Electronics source listings:
[Start of Attachment]
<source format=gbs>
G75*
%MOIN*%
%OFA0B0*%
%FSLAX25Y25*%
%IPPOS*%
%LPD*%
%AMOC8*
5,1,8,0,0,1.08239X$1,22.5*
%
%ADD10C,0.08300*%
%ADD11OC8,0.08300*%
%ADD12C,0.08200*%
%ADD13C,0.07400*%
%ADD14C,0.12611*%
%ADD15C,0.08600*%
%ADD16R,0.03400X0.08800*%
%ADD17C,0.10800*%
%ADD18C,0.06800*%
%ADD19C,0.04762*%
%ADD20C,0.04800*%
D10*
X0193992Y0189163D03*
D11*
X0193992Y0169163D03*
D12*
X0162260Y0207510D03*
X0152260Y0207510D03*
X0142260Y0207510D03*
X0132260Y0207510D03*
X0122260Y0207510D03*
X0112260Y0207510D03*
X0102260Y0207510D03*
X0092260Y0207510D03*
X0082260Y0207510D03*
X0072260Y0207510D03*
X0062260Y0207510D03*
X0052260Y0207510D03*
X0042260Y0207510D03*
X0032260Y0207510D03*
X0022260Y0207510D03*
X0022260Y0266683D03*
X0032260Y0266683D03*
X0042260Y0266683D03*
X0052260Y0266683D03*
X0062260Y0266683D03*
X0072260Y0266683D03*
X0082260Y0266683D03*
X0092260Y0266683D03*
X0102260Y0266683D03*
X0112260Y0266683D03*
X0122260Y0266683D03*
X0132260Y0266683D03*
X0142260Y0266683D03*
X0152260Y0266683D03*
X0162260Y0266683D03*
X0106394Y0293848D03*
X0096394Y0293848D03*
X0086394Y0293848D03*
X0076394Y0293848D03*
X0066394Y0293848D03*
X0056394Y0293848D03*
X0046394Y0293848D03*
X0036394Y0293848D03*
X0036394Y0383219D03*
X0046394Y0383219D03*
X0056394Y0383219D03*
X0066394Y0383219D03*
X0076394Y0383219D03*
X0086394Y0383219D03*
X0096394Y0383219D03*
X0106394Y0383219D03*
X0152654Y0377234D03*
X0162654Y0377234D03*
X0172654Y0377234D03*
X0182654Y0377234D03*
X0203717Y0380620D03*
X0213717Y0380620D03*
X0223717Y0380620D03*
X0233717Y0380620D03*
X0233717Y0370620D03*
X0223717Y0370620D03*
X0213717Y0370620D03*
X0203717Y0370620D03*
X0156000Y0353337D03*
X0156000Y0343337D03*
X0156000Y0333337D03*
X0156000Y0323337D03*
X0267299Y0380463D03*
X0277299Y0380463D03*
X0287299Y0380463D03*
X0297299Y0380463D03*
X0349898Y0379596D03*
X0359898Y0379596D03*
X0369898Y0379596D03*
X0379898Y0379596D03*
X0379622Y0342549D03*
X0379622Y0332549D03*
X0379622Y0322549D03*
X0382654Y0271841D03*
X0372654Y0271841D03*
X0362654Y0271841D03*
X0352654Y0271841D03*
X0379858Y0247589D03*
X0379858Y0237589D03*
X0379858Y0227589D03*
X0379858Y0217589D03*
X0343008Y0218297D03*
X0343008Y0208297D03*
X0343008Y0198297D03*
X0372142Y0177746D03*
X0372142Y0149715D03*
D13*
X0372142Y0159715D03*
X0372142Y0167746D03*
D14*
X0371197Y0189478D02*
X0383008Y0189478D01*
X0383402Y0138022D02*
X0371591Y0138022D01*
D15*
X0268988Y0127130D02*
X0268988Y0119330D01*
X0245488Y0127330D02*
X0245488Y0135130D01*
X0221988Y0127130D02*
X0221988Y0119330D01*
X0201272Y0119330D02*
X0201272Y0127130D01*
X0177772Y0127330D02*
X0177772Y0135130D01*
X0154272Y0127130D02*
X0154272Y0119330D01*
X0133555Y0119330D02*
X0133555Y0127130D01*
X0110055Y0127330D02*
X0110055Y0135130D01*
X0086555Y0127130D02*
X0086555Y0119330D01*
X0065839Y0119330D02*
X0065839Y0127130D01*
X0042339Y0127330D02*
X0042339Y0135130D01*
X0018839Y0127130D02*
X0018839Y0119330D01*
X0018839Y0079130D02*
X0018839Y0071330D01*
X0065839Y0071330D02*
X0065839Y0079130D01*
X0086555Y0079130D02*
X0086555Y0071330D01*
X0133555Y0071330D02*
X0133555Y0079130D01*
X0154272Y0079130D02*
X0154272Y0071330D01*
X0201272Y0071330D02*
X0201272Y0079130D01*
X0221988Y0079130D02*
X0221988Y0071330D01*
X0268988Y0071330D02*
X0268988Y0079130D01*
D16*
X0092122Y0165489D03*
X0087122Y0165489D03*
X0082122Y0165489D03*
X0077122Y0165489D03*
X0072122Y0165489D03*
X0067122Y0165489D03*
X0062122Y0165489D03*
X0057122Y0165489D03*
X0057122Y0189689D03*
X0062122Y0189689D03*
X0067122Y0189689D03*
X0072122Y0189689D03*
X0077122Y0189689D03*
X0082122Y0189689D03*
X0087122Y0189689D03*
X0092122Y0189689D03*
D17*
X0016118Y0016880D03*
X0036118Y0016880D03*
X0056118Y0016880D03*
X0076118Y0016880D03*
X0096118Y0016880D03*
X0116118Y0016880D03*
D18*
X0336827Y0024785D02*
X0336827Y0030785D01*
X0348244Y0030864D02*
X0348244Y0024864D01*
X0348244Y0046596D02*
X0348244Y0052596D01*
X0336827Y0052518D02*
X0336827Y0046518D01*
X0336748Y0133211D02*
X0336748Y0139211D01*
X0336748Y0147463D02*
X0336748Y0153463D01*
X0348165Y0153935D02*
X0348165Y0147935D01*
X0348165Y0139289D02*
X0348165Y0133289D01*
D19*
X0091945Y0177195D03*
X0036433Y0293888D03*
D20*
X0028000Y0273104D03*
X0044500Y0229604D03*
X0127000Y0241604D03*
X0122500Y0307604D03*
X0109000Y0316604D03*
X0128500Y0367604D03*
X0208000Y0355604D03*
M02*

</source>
[End of Attachment]
What the task asks:
The lines to output run from the one containing "X0221988Y0071330D01*" to the last line of the entries; give them back exactly.

Answer below:
X0221988Y0071330D01*
X0268988Y0071330D02*
X0268988Y0079130D01*
D16*
X0092122Y0165489D03*
X0087122Y0165489D03*
X0082122Y0165489D03*
X0077122Y0165489D03*
X0072122Y0165489D03*
X0067122Y0165489D03*
X0062122Y0165489D03*
X0057122Y0165489D03*
X0057122Y0189689D03*
X0062122Y0189689D03*
X0067122Y0189689D03*
X0072122Y0189689D03*
X0077122Y0189689D03*
X0082122Y0189689D03*
X0087122Y0189689D03*
X0092122Y0189689D03*
D17*
X0016118Y0016880D03*
X0036118Y0016880D03*
X0056118Y0016880D03*
X0076118Y0016880D03*
X0096118Y0016880D03*
X0116118Y0016880D03*
D18*
X0336827Y0024785D02*
X0336827Y0030785D01*
X0348244Y0030864D02*
X0348244Y0024864D01*
X0348244Y0046596D02*
X0348244Y0052596D01*
X0336827Y0052518D02*
X0336827Y0046518D01*
X0336748Y0133211D02*
X0336748Y0139211D01*
X0336748Y0147463D02*
X0336748Y0153463D01*
X0348165Y0153935D02*
X0348165Y0147935D01*
X0348165Y0139289D02*
X0348165Y0133289D01*
D19*
X0091945Y0177195D03*
X0036433Y0293888D03*
D20*
X0028000Y0273104D03*
X0044500Y0229604D03*
X0127000Y0241604D03*
X0122500Y0307604D03*
X0109000Y0316604D03*
X0128500Y0367604D03*
X0208000Y0355604D03*
M02*

</source>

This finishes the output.